Die Ergebnisse waren so spannend wie ich es mir erhofft hatte. Schon nach einem Tag im Säulengang waren die ersten Kommentare zu verzeichnen: Mehr oder weniger gute Witze, Trotz, eine clevere Anspielung auf Benjamin Zubers Werk, und sogar Unverständnis! Und genau an der Stelle des Plakats, wo man eine Unterschrift des "Absenders", oder eine Angabe der Quelle erwarten würde ein Kommentar außerhalb des Rahmens, der genau danach verlangte: Hilfe bei der Einordnung in einen Kontext. Es war großartig. Bis zum nächsten Morgen hatte sich die Zahl der Kommentare verdoppelt. Mehr Witze, eine weitere Anspielung (Harry Potter) und die Frage "Bin ich da drin oder ist das in mir?" Eine klare Auseinadersetzung mit den Fragen, die das Werk aufwirft, wie wir sie im Seminar auch hatten. Der folgende Morgen war weniger interessant; es hatte sich nichts verändert. Doch irgendwann zwischen 12 und 14 Uhr änderte sich schlagartig alles. Das Plakat mitsamt Kommentaren war verschwunden.
Es hatte niemand Platz schaffen wollen um etwas anderes aufzuhängen, denn die Stelle blieb leer.
Ich stellte fest, dass meine Reaktion auf das verschwinden des Plakats gespalten war. Einerseits freute ich mich über den drastischen Ausdruck, mit dem Plakat umzugehen, indem man es entfernt, andererseits war ich traurig um die nun zum schweigen gebrachten Kommentare. Das Internet vergisst nie, sagt man (fälschlicherweise zwar, denn viele alte Websites sind mittlerweile verloren gegangen, doch als Warnung vor unvorsichtiger Internetnutzung berechtigt) aber ein analoges Kommentarfeld ist weniger beständig. Ich konnte von Glück sagen, dass ich jeden Tag ein Foto gemacht hatte, um den Verlauf des Projekts zu dokumentieren.
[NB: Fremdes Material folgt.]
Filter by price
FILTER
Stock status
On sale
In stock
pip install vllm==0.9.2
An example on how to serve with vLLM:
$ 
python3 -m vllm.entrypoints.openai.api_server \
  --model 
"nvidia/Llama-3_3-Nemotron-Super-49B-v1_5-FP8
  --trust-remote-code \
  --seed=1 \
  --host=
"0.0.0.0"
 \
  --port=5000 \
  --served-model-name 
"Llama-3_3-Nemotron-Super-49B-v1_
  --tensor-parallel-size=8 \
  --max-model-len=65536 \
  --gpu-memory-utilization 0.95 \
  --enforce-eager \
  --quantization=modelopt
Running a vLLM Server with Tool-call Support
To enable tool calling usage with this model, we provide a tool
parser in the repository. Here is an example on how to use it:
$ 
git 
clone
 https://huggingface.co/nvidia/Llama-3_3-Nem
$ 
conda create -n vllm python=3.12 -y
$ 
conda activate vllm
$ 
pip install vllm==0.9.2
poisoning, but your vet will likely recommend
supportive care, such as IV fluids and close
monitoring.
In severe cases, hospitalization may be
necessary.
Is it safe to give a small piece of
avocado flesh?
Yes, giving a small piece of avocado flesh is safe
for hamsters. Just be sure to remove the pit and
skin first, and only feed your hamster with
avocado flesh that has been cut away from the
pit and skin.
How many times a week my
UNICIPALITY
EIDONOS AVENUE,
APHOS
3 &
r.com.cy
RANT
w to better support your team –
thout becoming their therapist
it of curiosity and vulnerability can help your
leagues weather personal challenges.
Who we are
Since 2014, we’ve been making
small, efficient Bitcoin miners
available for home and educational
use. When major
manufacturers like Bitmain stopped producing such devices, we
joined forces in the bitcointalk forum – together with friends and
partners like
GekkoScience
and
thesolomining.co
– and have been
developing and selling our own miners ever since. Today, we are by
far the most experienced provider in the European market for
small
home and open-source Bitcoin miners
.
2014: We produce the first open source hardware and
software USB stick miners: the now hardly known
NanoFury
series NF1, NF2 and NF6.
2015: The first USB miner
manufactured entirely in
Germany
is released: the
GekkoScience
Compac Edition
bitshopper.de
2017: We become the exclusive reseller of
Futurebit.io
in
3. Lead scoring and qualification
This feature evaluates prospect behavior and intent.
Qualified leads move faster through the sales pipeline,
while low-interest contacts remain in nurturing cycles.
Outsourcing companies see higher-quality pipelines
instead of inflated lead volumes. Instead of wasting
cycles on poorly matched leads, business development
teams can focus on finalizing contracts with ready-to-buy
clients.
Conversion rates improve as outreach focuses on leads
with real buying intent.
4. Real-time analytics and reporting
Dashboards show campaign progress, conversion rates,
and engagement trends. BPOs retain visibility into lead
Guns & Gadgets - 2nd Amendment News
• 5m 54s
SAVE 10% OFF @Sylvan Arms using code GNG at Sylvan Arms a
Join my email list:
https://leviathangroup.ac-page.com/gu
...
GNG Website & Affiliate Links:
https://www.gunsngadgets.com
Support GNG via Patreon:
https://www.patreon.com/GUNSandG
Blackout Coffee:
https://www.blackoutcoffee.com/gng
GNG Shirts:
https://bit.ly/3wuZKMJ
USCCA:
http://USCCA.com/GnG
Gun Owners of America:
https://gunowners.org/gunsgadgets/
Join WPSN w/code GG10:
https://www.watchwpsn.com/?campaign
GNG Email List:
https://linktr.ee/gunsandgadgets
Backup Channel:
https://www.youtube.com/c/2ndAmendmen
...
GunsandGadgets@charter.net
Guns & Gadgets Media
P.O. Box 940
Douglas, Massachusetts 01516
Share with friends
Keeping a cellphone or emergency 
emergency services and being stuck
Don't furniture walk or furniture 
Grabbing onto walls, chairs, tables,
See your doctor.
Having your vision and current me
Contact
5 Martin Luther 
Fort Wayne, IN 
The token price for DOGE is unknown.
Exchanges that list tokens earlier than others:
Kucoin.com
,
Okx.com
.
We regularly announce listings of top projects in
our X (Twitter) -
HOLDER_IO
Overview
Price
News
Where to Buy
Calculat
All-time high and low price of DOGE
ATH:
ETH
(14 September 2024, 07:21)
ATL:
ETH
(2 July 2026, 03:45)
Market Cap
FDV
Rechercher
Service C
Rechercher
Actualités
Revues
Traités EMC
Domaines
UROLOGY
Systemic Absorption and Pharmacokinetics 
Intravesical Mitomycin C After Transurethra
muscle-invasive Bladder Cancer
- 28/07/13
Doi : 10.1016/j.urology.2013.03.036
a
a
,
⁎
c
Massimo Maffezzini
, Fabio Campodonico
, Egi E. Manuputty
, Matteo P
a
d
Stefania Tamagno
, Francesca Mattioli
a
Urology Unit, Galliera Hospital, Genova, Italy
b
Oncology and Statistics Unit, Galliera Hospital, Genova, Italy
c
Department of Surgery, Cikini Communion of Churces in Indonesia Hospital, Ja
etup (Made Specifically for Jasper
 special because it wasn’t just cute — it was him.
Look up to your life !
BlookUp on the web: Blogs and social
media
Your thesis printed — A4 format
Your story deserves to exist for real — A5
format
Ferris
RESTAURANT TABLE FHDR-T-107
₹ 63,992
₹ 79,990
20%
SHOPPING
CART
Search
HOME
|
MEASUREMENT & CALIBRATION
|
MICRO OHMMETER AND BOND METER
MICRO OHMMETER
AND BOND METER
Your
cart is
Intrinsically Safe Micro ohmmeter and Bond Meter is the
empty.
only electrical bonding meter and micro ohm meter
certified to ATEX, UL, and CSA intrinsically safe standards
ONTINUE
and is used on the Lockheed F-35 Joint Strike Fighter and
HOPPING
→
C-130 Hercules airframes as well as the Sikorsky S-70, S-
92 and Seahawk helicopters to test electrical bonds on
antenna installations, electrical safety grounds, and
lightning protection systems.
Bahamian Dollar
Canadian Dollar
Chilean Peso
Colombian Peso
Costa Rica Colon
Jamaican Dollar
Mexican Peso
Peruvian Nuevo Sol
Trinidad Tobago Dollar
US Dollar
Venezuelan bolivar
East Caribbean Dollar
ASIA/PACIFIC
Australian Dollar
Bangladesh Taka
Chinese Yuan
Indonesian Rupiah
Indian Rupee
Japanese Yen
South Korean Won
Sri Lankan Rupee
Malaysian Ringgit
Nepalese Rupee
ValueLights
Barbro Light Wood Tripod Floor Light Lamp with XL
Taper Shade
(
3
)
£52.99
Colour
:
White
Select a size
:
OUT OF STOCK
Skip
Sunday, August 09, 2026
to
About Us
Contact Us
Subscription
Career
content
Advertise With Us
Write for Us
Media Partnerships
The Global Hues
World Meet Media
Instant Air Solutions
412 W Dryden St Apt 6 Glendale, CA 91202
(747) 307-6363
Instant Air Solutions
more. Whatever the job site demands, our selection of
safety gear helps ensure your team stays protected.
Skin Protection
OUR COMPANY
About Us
Mein Interesse an den Beweggründen für die Entwendung des Plakats, und außerdem mein Spaß an der Sache, ließ mich nicht los. "Vermisstenanzeige einer interaktiven Karte mit Kommentarfunktion" verkündete nun hyperbolisch ein zweites Plakat, unterstützt durch die verkleinerte ursprüngliche Illustration, ein Foto des Kommentarfeldes vor und ein Foto der Pinnwand nach der Entfernung des Plakats. An der selben Stelle, an der auf dem ersten Plakat das Kommentarfeld war, lud ein neues dazu ein, zu dieser neuen Entwicklung Stellung zu nehmen.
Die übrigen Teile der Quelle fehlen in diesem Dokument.